À frente da categoria que mais tem afligido os políticos investigados na Lava-Jato, o presidente da Associação Nacional dos Procuradores da República, José Robalinho Cavalcanti, considera que a operação é um dos alvos da lei de abuso de autoridade. Para Cavalcanti, alguns pontos do projeto inibem investigações e foram criados especialmente para dificultar a ação de promotores e juízes.
Como o senhor vê o projeto de lei sobre abuso de autoridade?
Do jeito que está, inibe investigações. Não há dúvida que a lei precisa ser atualizada, é de 1965 e foi criada na época da ditadura, para não dar problemas aos agentes do regime. A discussão tem de ter calma. Não está no ritmo perfeito, mas pelo menos o Senado não votou a toque de caixa, como queria no ano passado o senador Renan Calheiros. Houve uma colaboração de todas as entidades da magistratura, que foram acatadas em parte. O projeto está melhor, mas dois problemas restaram: um é o crime de hermenêutica, o outro é a ação penal concorrente, na qual qualquer suposta vítima de abuso de autoridade pode processar criminalmente o agente do Estado, seja fiscal, juiz ou promotor.
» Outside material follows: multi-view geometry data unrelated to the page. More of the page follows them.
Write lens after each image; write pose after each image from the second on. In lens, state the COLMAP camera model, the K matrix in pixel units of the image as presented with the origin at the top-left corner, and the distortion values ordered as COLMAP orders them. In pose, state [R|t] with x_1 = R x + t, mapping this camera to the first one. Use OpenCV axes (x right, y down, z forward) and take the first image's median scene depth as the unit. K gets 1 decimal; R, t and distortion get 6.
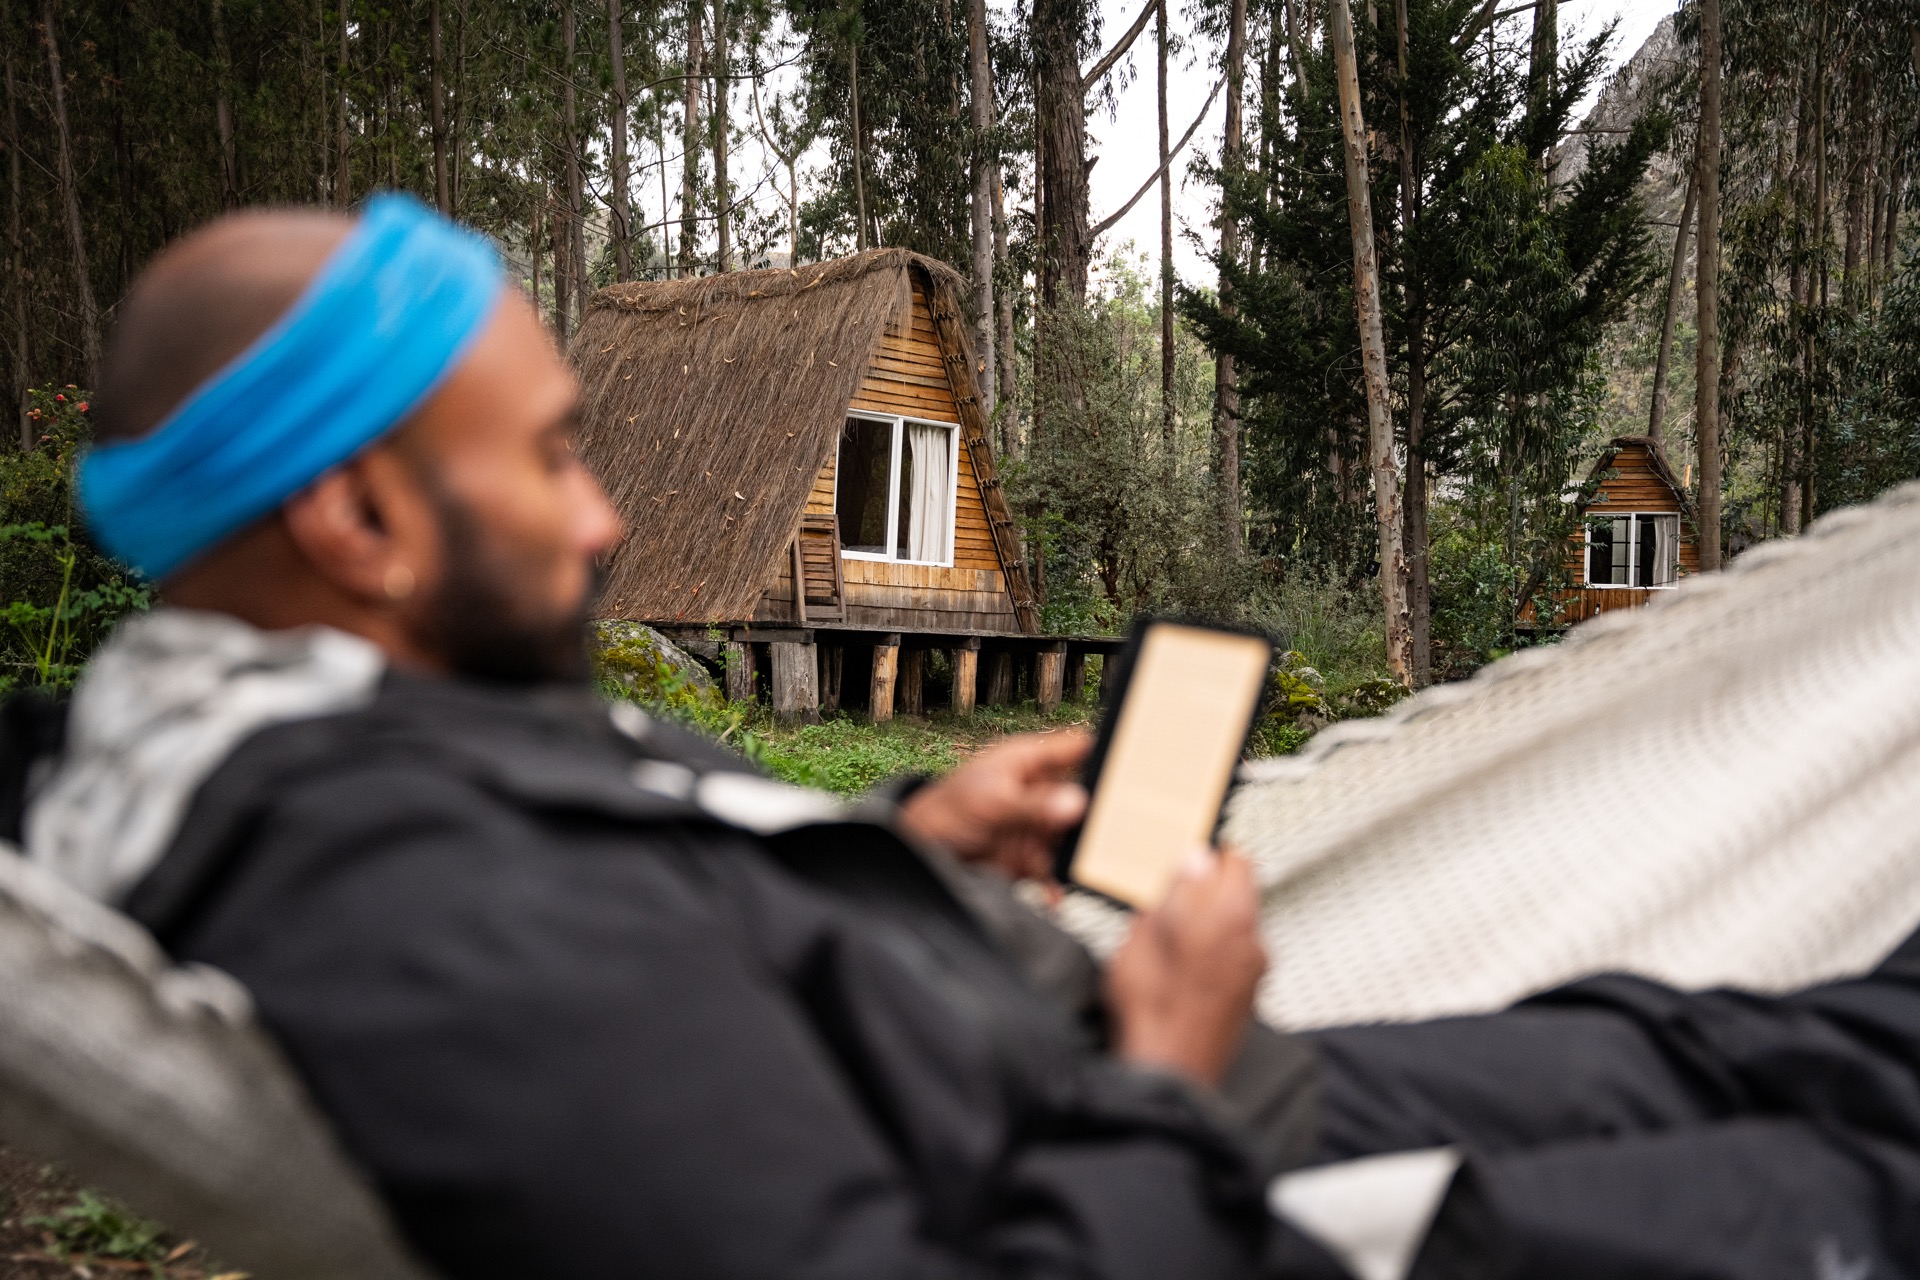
lens RADIAL K [[2266.3, 0, 959.3], [0, 2266.3, 628.8], [0, 0, 1]] dist [0.054533, 0.000000]
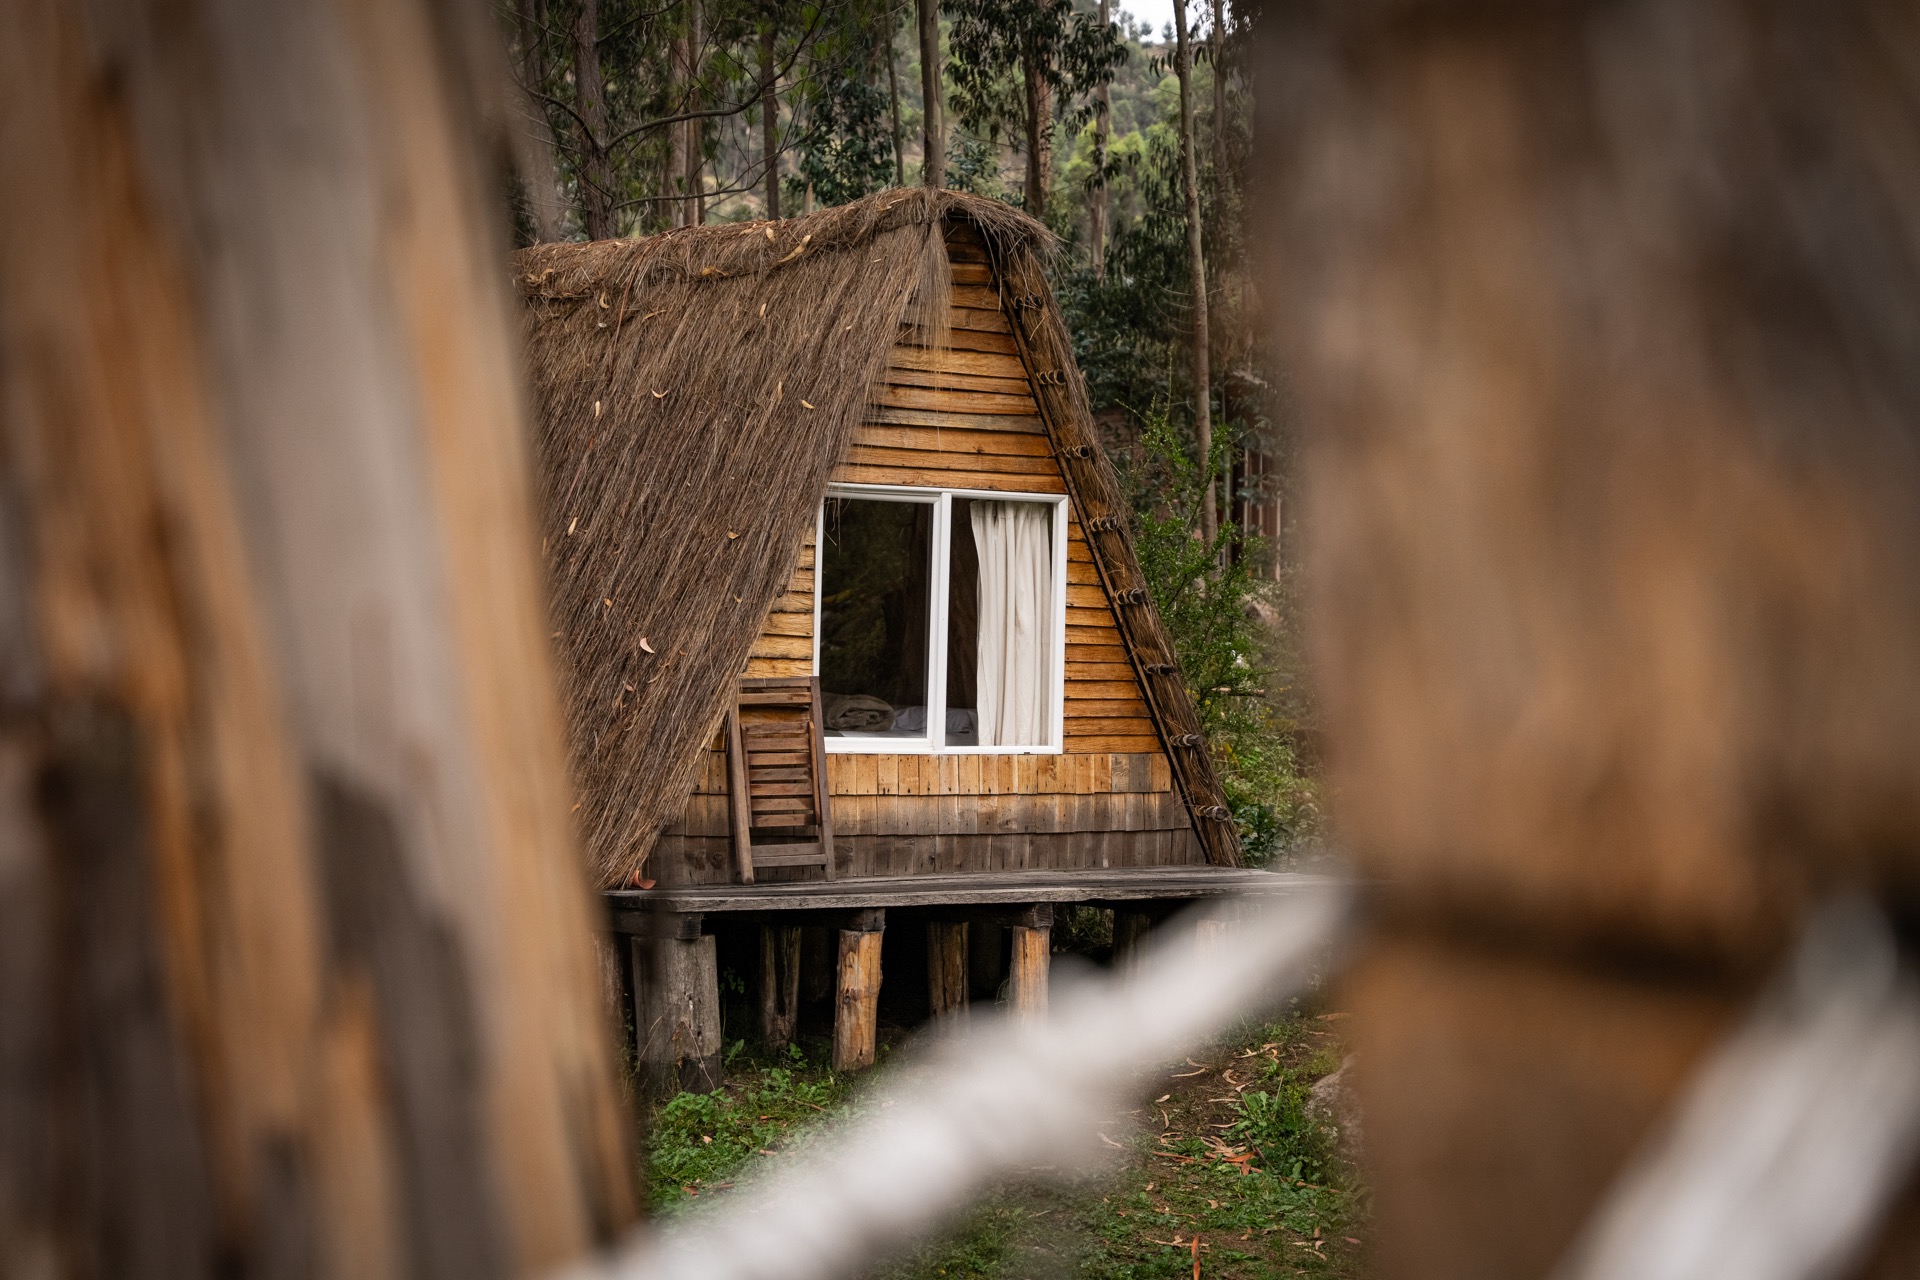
lens RADIAL K [[3740.2, 0, 963.7], [0, 3740.2, 641.3], [0, 0, 1]] dist [0.293948, 0.000000]
pose [[0.986076, -0.022760, -0.164729, 0.129056], [0.021461, 0.999723, -0.009663, -0.047880], [0.164903, 0.005993, 0.986292, 0.097849]]
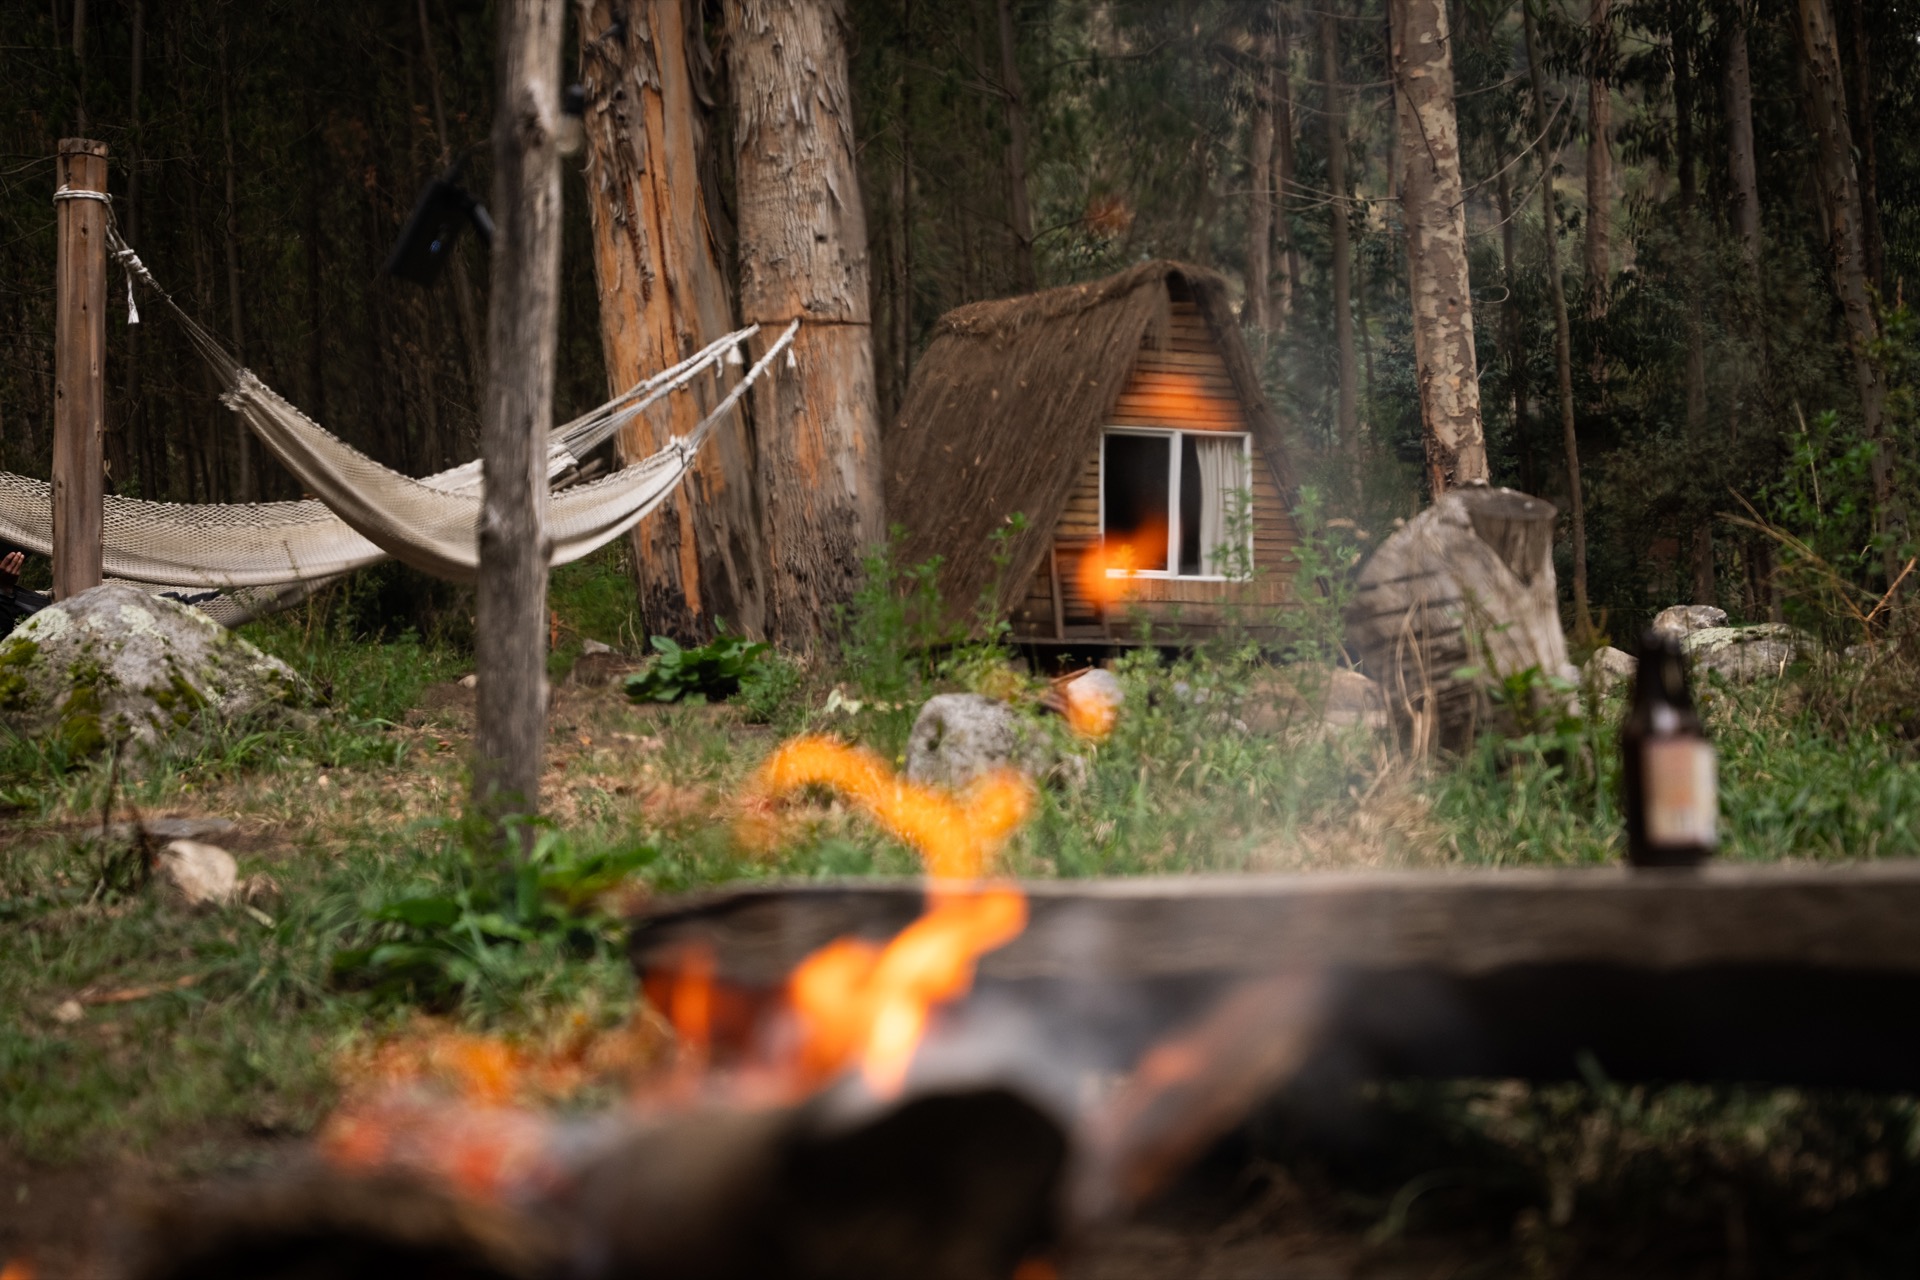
lens RADIAL K [[3740.2, 0, 966.8], [0, 3740.2, 641.7], [0, 0, 1]] dist [0.293948, 0.000000]
pose [[0.942896, -0.046215, -0.329867, 0.422895], [0.038089, 0.998792, -0.031060, 0.045413], [0.330904, 0.016722, 0.943516, -0.567739]]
Isso permite que um bandido, chefe de quadrilha do crime organizado, processe criminalmente um juiz. Há 5 mil anos a humanidade chegou a conclusão de que a vingança privada não é solução. Por isso que em todos os países do mundo, a titularidade do processo penal é do Estado, por meio do Ministério Público.
Esse é o momento ideal de votar o projeto?
Não. O Senado tem plena autonomia para debater o assunto. Fui o primeiro a dizer que é um tema necessário. Mas o Brasil sobreviveu com a lei atual nesses 52 anos. Os principais pontos que o texto aborda já estão atendidos por outros tipos penais. Por que fazer agora, no momento em que você tem grandes operações – a Lava-Jato é a principal, mas não é a única – envolvendo congressistas? Um terço do Senado está sendo investigado no Supremo Tribunal Federal.
Trata-se de retaliação?
Qualquer atitude que o Senado tenha pode ser vista como retaliação. O relator do projeto, senador Roberto Requião, há muitos anos tem visão crítica sobre certas pessoas do Judiciário e do Ministério Público. Não identifico nele qualquer intenção de atacar a Lava-Jato. Isso não quer dizer que não existam pessoas se aproveitando da discussão para tipificar situações que ataquem a Lava-Jato. Sem dúvida nenhuma, está acontecendo porque há algumas coisas sendo colocadas no projeto que têm endereço certo.
A operação cometeu abusos, como excesso de prisões e conduções coercitivas e a própria decisão do juiz Sergio Moro de obrigar o ex-presidente Lula a comparecer a todas as audiências de testemunhas?
A defesa do ex-presidente recorreu. Não se pode determinar uma diferença de interpretação como abuso de autoridade. O juiz justificou sua decisão, o normal são oito testemunhas. A defesa apresentou 87 e ele deferiu, embora tenha exigido a presença do réu. Isso é uma discussão comum, normal do processo. Sobre a condução coercitiva, ela não está expressa em lei, mas é admitida em todas as instâncias do Judiciário porque é menor do que a prisão temporária. Ela não tem apenas a função de ouvir, mas sim ouvir naquele momento, sem possibilidade de combinação de versões, e também retira a pessoa daquele ambiente porque se está coletando provas. Se fala em 200 conduções coercitivas na Lava-Jato, mas só a do Lula foi tratada como absurda. Nenhum outro réu reclamou. É direito transformar isso em discurso político, mas do ponto de vista técnico não há nada de mais.